Questions:
(a) List the column names that the notebook excerpt on one-hot encoding shows in its output as categorical.
(b) Resume the notebook excerpt on one-hot encoding after its last line of output.

One hot encoding of categorical variables

In [17]:
cat_columns = []
for index in train_data.dtypes.index:
    if index != 'user_id' and index != 'is_unengaged':
        if(not("float" in str(train_data.dtypes[index])
               or "int" in str(train_data.dtypes[index]))):
            cat_columns.append(index)
cat_columns
Out[17]:
['industry',
 'state',
 'business_new',
 'business_type',
 'other_loans',
 'request_year']
In [18]:
train_data = pd.get_dummies(train_data, columns=cat_columns)
test_data = pd.get_dummies(test_data, columns=cat_columns)
train_data.shape, test_data.shape
Out[18]:
((2376, 78), (601, 77))

Split the train data into train and valid

Stratify using the dependent variable default_status

In [19]:
train, valid = train_test_split(train_data, test_size=0.2, random_state=42,
                                          stratify=train_data.default_status)
print(train.shape, valid.shape)
(1900, 78) (476, 78)
In [20]:
default_status_train = train.default_status
id_train = train.id
train = train[train.columns.difference(['id', 'default_status'])]
train = train.reindex(sorted(train.columns), axis=1)

X_train = np.array(train)
y_train = np.array(default_status_train.astype('category'))
print(X_train.shape, y_train.shape)
(1900, 76) (1900,)

Information shown:
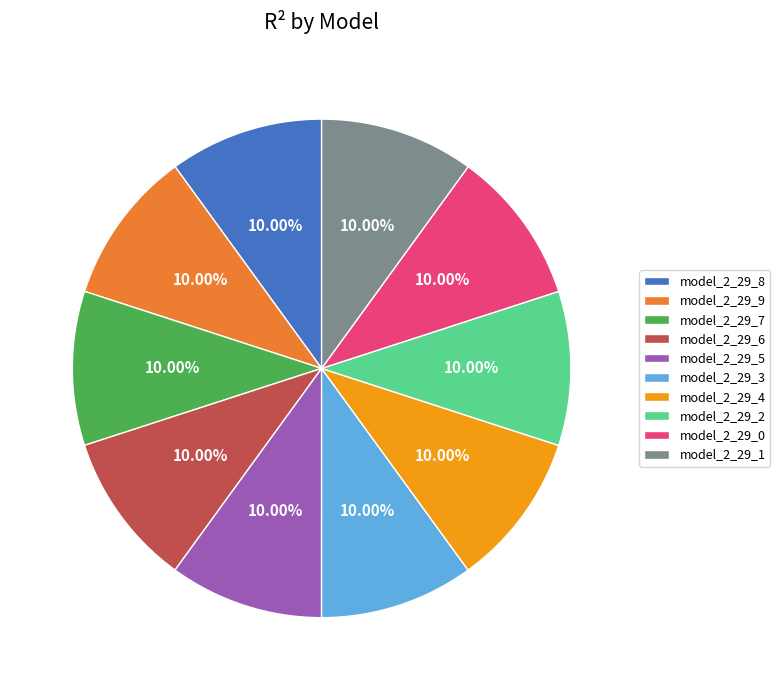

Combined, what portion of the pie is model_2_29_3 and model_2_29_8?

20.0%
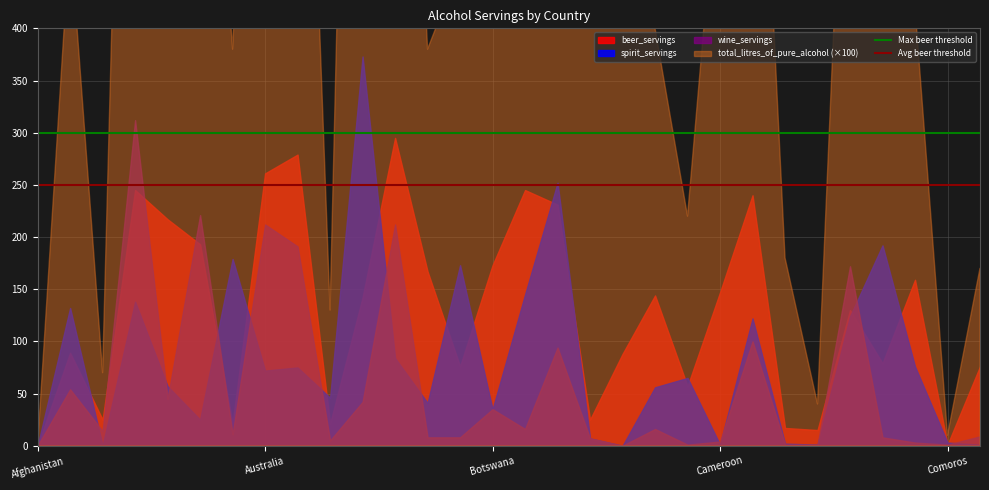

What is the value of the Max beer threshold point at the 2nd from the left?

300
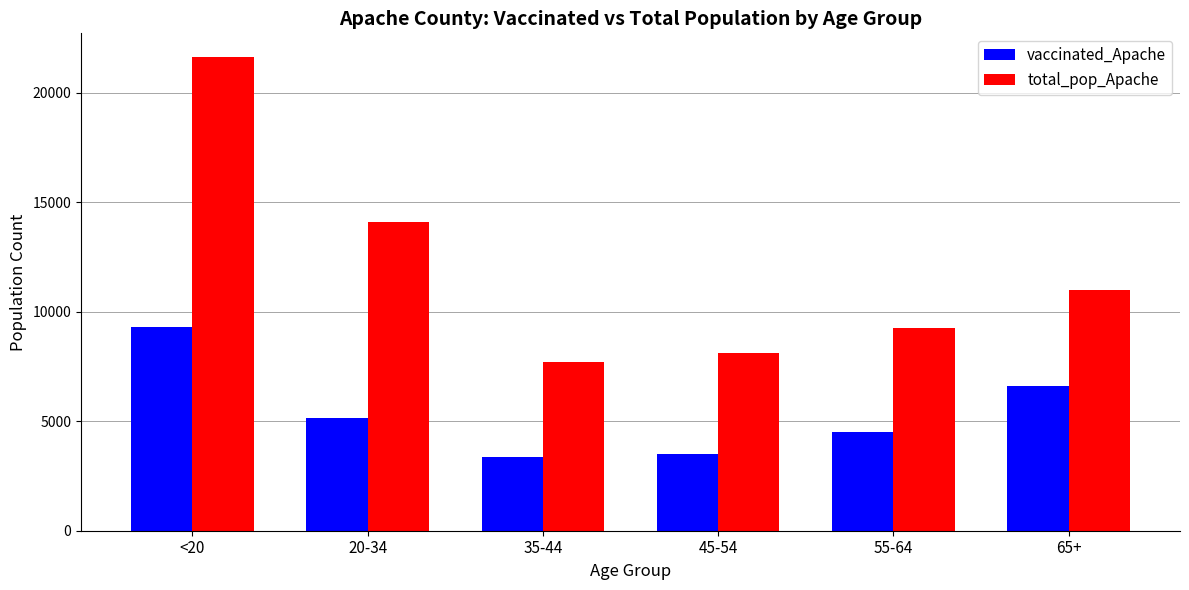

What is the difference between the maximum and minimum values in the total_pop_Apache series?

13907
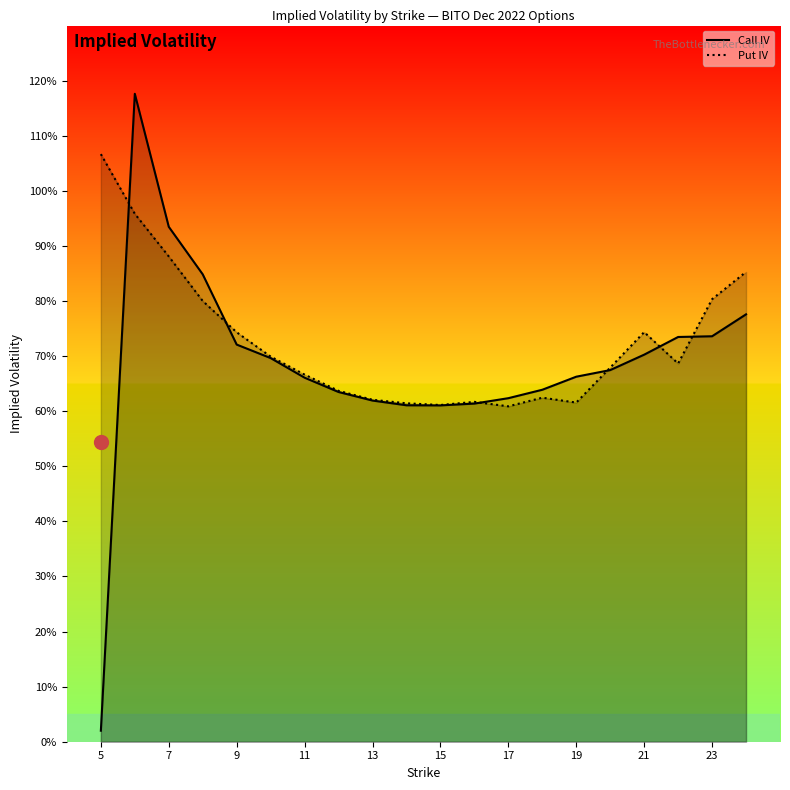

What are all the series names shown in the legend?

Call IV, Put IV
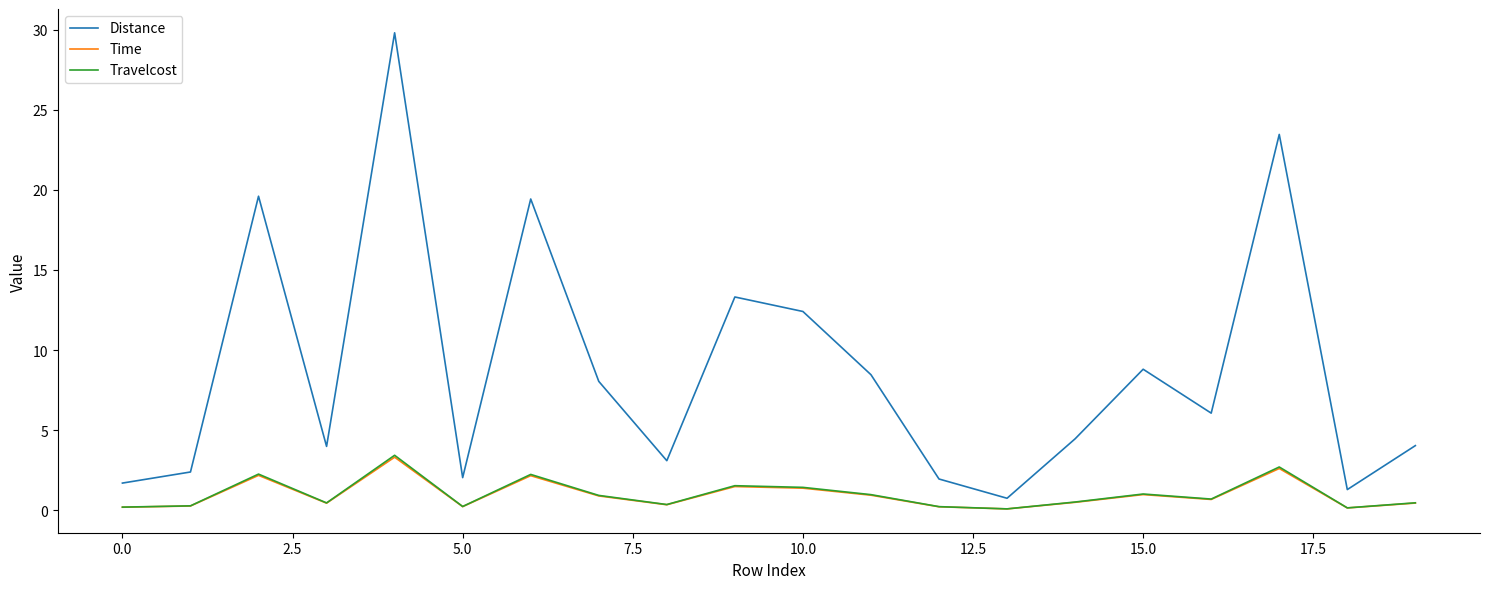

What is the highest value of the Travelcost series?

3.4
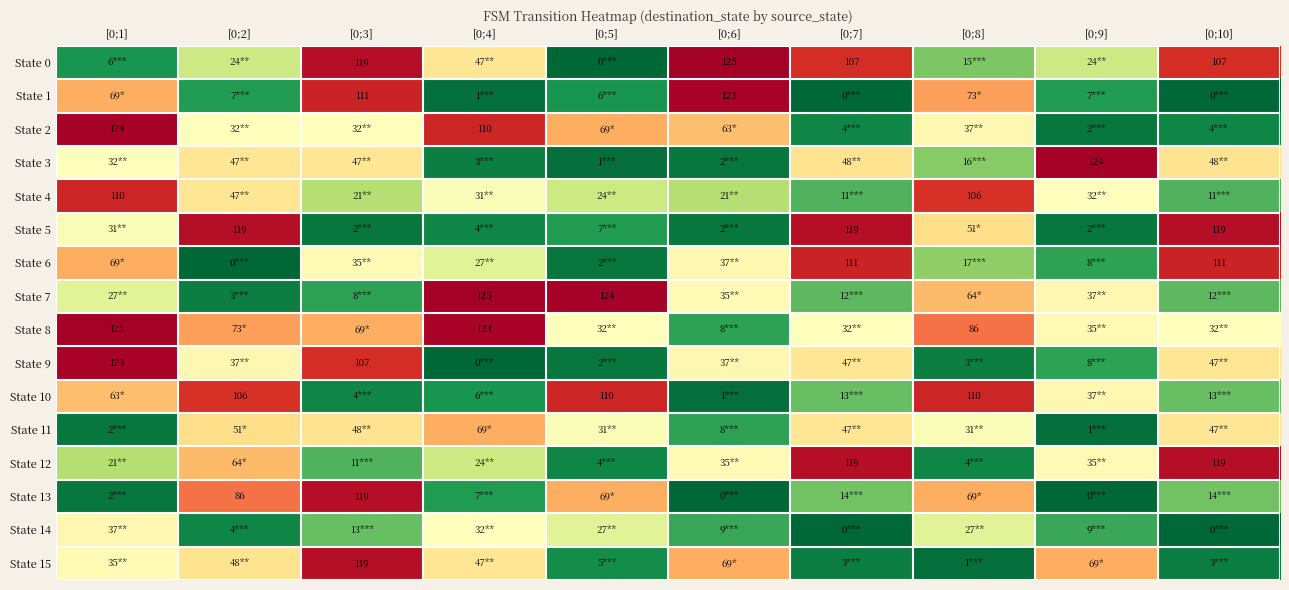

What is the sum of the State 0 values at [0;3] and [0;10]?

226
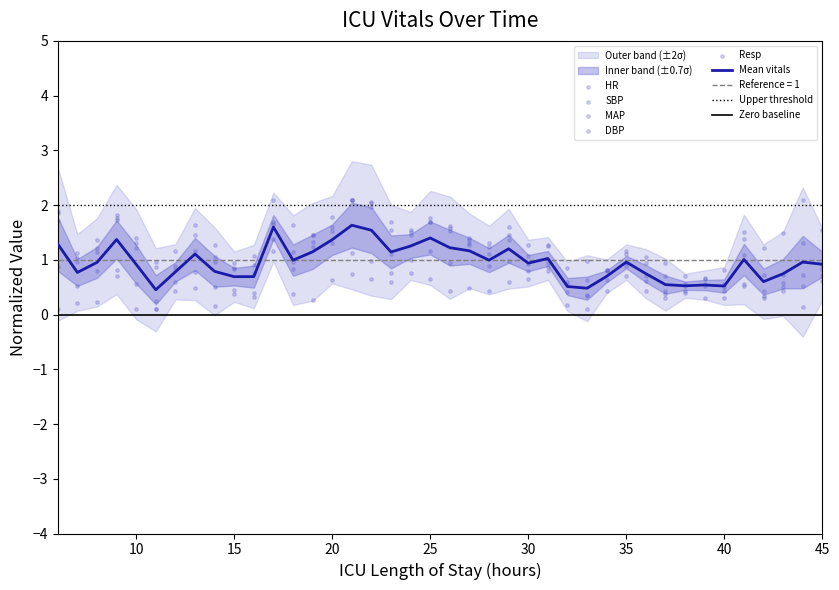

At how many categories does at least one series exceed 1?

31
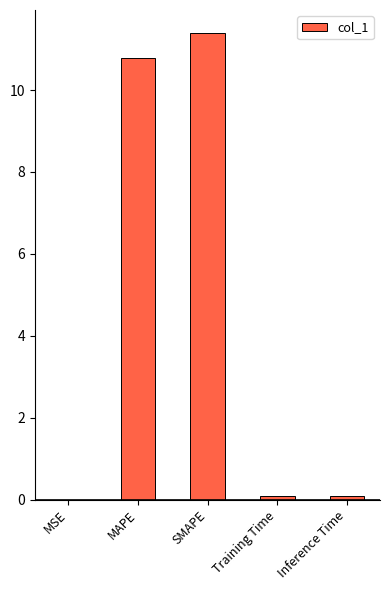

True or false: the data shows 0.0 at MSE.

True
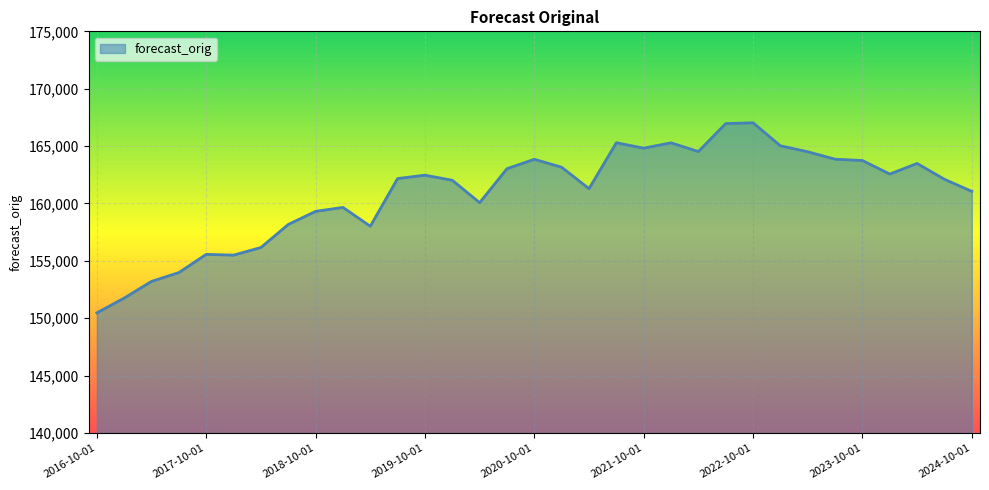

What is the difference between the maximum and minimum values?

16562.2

Answers to this exercise:
(a) industry, state, business_new, business_type, other_loans, request_year

(b)
In [21]:
default_status_valid = valid.default_status
id_valid = valid.id
valid = valid[valid.columns.
              difference(['id', 'default_status'])]
valid = valid.reindex(sorted(valid.columns), axis=1)
X_valid = np.array(valid)
y_valid = np.array(default_status_valid.astype('category'))
print(X_valid.shape, y_valid.shape)
(476, 76) (476,)

Xgboost model training with grid search CV

Use grid search CV for the determining the best model parameters.

Determine the complexity of the XgBoost model

  • Determine the number of estimators (trees) and the maximum depth of the trees.
In [22]:
max_depth = [4, 6, 8]
n_estimators = [60, 70, 80, 90, 100]
In [46]:
params = {
    'scale_pos_weight': [1.],
    # 'early_stopping_rounds': [8],
    'max_depth':max_depth,
    'subsample': [.8],
    'colsample_bytree': [.8],
    'n_estimators': n_estimators,
    'learning_rate': [0.05],
    'nthread': [5],
    'tree_method': ['hist']
}

xgb_classifier = xgb.XGBClassifier()
rs = GridSearchCV(xgb_classifier, params, cv=3,
                  n_jobs=1, scoring='f1', verbose=1)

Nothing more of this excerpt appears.